Tate Mod does seem to have an interesting programme this year. I'm going to go down for the Rothko but a few other things have also caught my eye.

kostis kilymis said...

that Gburek sleeve looks really good indeed

and richard, i hear the duchamp/man ray/picabia is worth the visit, along with (surprisingly) the Juan Muñoz show that is also on. But those two upcoming ones...

brian, thanks for the post!

Brian Olewnick said...

lolabelle, not recently but I have on my list the Courbet and Jasper Johns shows, both at the Met.

Anonymous said...

Thirding Kostis Kilimis's work. I only have The cloth-bound one, but I really like it.

Anonymous said...

i also happened to listen to kostis kilymis just because it "happened" to "accompany" the release of alfredo costa monteiro with pascal battus much more interesting, real, challenging and musical (by any means) paper work and i find it quite dull and un-true..maybe the problem being that it is quite....good and nothing beyond that..the thing is that everybody's comments on ihm non-musicians) seem to meet on that conclusion=quite good-not bad

transparent abelard said...

hi brian, if "virtuous circles" was in fact an early favorite, did you happen to write something about it somewhere? it never made it my way if you did. i would appreciate any comments you might have, especially since you make a comparison. i say it not only for your readers but for my edification. btw, the cover of "red rose for the sinking ship" folds out to display a series of very rare propaganda posters from maoist china.

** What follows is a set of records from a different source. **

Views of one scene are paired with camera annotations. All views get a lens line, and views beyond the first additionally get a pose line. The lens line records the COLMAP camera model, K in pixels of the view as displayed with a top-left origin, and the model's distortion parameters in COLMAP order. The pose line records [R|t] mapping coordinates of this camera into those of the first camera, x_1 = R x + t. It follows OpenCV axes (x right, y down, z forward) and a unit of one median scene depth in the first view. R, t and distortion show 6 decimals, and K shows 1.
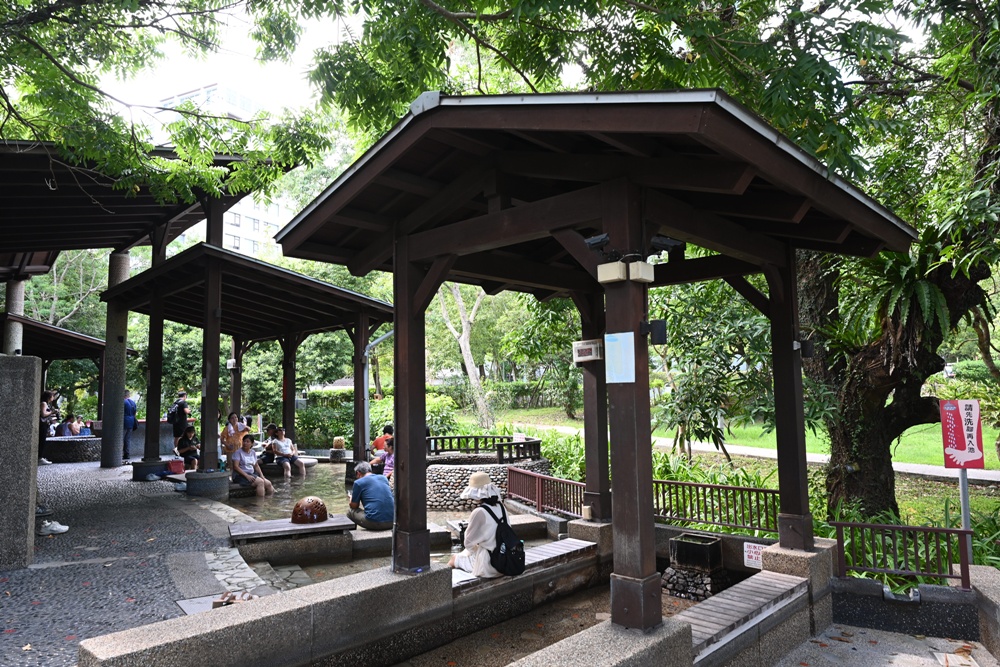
lens RADIAL K [[690.0, 0, 497.8], [0, 690.0, 334.8], [0, 0, 1]] dist [0.009590, 0.002152]
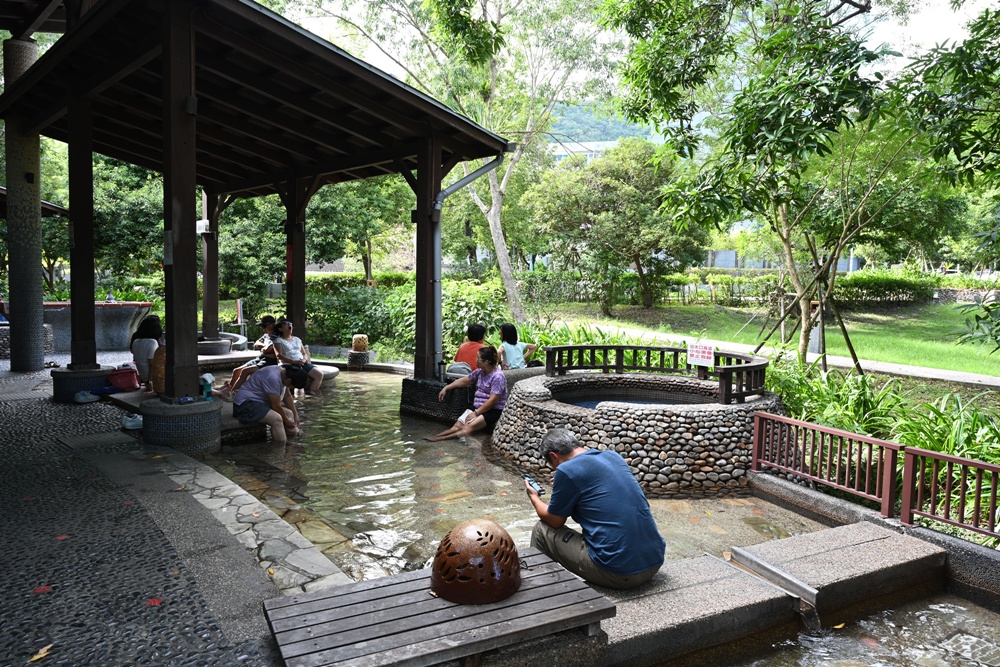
lens RADIAL K [[690.0, 0, 501.4], [0, 690.0, 331.7], [0, 0, 1]] dist [0.009590, 0.002152]
pose [[0.997777, 0.029315, 0.059840, -0.137405], [-0.037875, 0.988360, 0.147344, 0.036561], [-0.054824, -0.149283, 0.987274, 0.309909]]
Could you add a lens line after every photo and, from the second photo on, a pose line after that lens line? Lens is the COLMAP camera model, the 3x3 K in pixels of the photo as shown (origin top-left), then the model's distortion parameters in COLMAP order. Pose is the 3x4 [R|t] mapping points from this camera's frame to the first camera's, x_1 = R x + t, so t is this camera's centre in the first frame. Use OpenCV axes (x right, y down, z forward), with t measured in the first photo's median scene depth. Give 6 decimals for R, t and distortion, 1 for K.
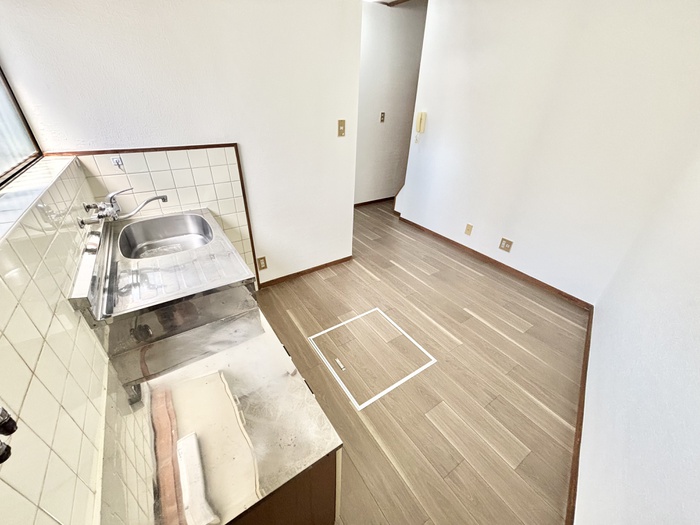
lens RADIAL K [[280.3, 0, 350.0], [0, 280.3, 262.5], [0, 0, 1]] dist [-0.003555, 0.000345]
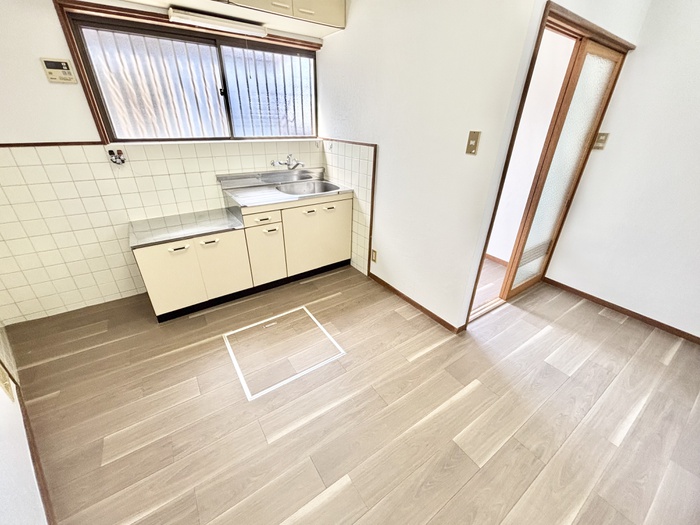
lens RADIAL K [[280.3, 0, 350.0], [0, 280.3, 262.5], [0, 0, 1]] dist [-0.003555, 0.000345]
pose [[0.011914, 0.432246, -0.901677, 0.785123], [-0.522807, 0.771362, 0.362868, -0.372561], [0.852368, 0.467080, 0.235172, 0.776610]]
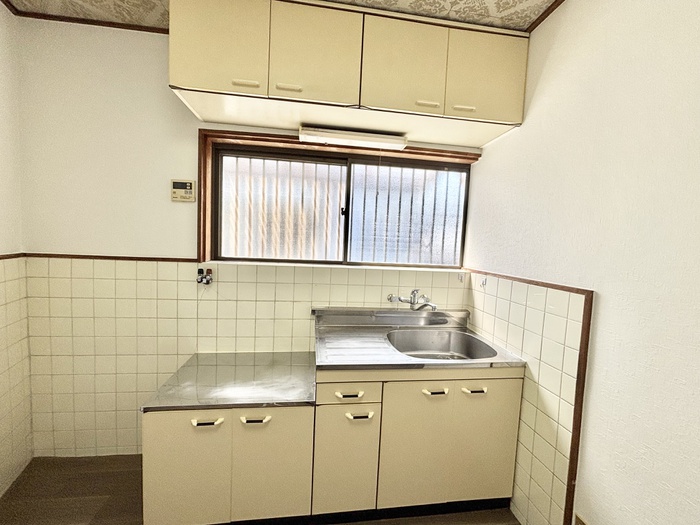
lens RADIAL K [[280.3, 0, 350.0], [0, 280.3, 262.5], [0, 0, 1]] dist [-0.003555, 0.000345]
pose [[-0.447864, 0.014907, -0.893978, 0.294834], [-0.500126, 0.824632, 0.264303, -0.340009], [0.741142, 0.565474, -0.361868, 0.728484]]
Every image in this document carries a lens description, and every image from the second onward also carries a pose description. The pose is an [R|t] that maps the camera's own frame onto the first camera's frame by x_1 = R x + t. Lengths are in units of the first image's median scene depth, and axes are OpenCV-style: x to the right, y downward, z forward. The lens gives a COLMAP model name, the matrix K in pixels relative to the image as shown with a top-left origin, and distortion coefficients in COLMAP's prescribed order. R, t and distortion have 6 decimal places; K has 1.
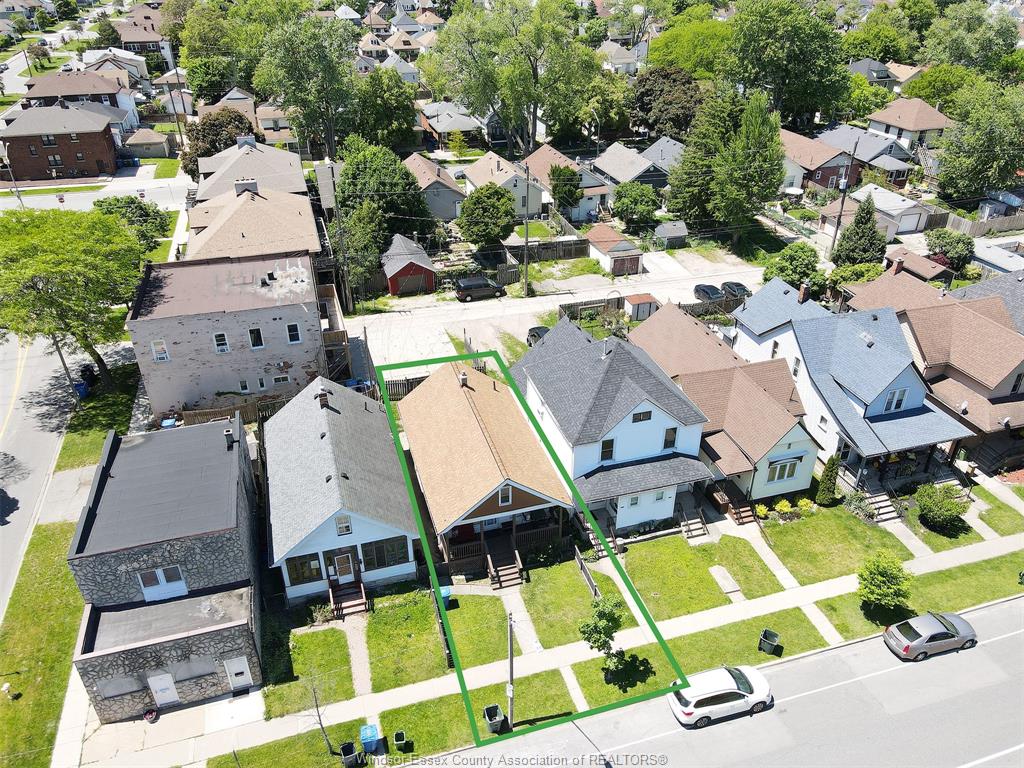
lens RADIAL K [[743.7, 0, 512.0], [0, 743.7, 384.0], [0, 0, 1]] dist [0.003646, 0.004428]
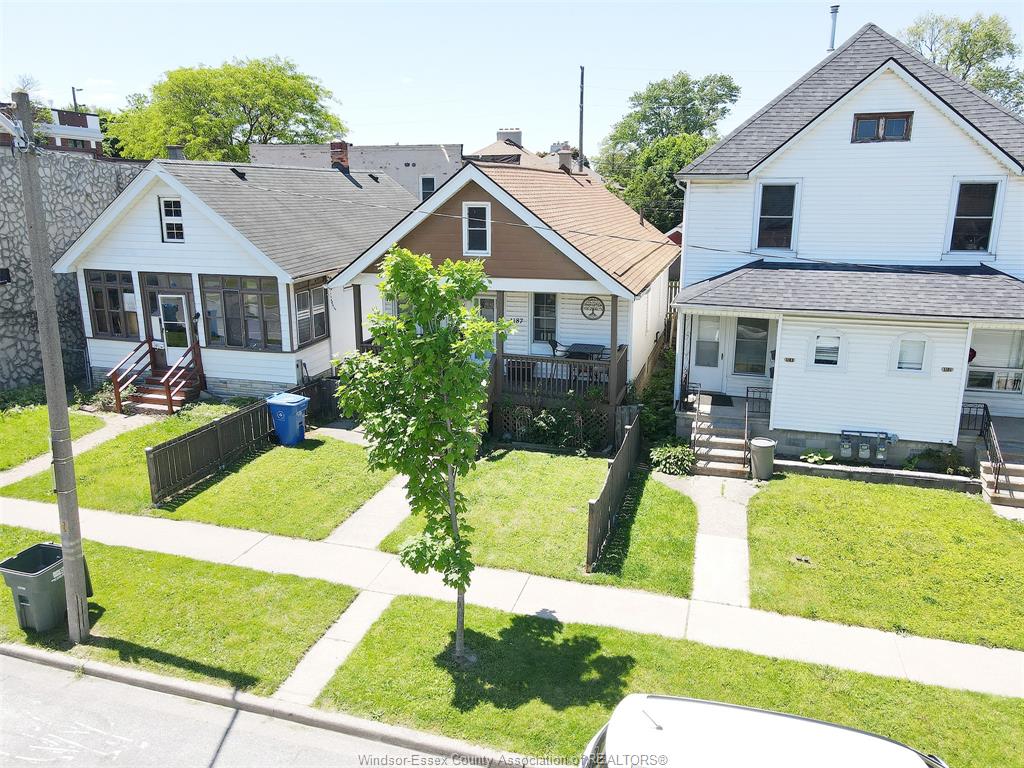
lens RADIAL K [[748.4, 0, 511.7], [0, 748.4, 379.6], [0, 0, 1]] dist [0.011244, 0.006254]
pose [[0.834640, 0.132057, -0.534731, 0.230233], [-0.287271, 0.932700, -0.218051, 0.291510], [0.469948, 0.335607, 0.816405, 0.615002]]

transparent abelard said...

brian, just found the review of virtuous circles.

transparent abelard said...

Interesting that the sections of Red Rose that you do like are those that resemble most the textures of Virtuous Circles but also you find them too rambling. I would say "rambling" is what they represent fairly well (I am a bit of a nomad, so why should my work not reflect that?)--but Red Rose is far more dynamic in range and materials and just quite, quite different in tone and manners, for good reasons. I really would have liked you're Virtuos Circles review to have given a take on the writing contained therein. Thanks none the less for taking your time.
regards, jg

Brian Olewnick said...

Hi Jeff, thanks for your comments. You may have missed it (Allah knows, it wasn't covered by CNN), but I'm pretty much taking a sabbatical on reviews for this year. Nonetheless, when people send me things (for which I'm grateful!) I feel obliged to at least write a small impression here, hence the brevity and lack of scope.